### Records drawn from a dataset
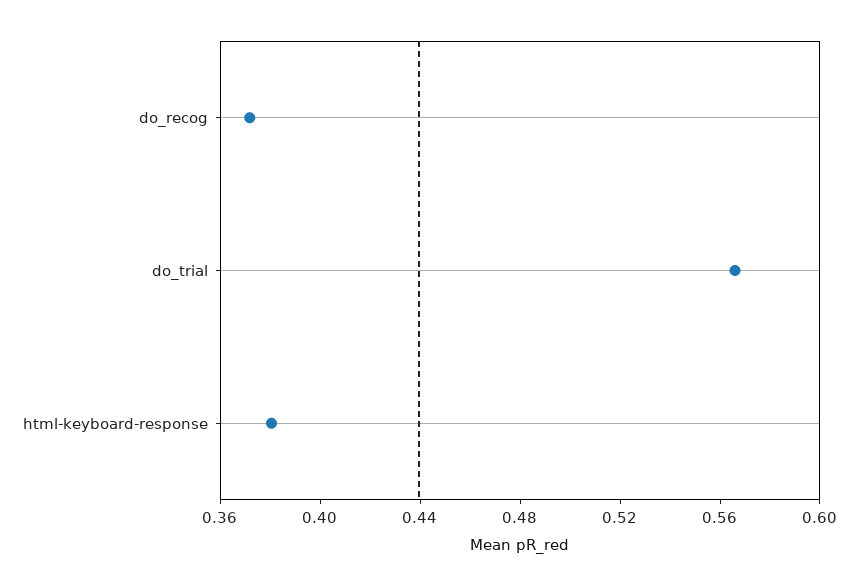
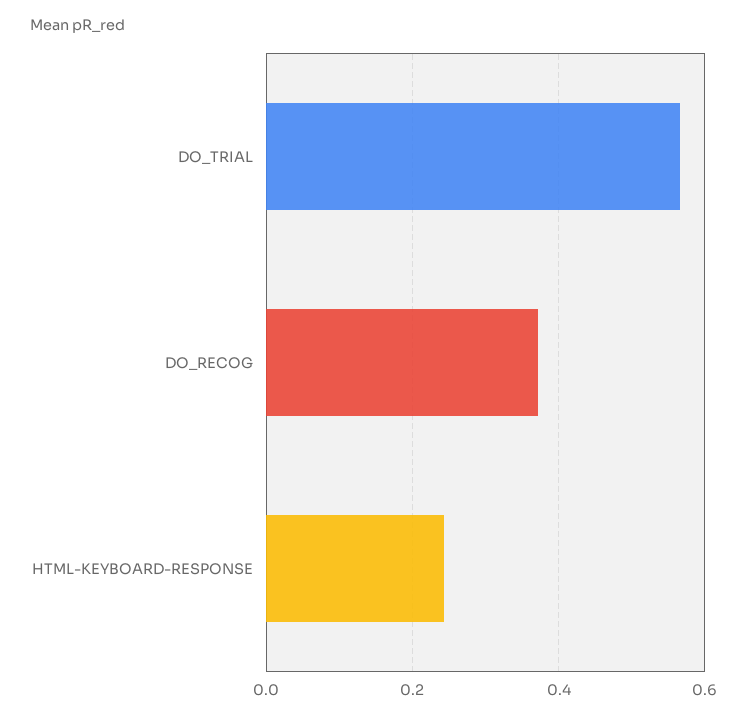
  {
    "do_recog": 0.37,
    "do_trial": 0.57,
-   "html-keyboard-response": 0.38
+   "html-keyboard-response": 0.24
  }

### WORK REQUIRED
Find all the lines with "keyboard" in the data and copy them.

### EXERCISE SOLUTION
-   "html-keyboard-response": 0.38
+   "html-keyboard-response": 0.24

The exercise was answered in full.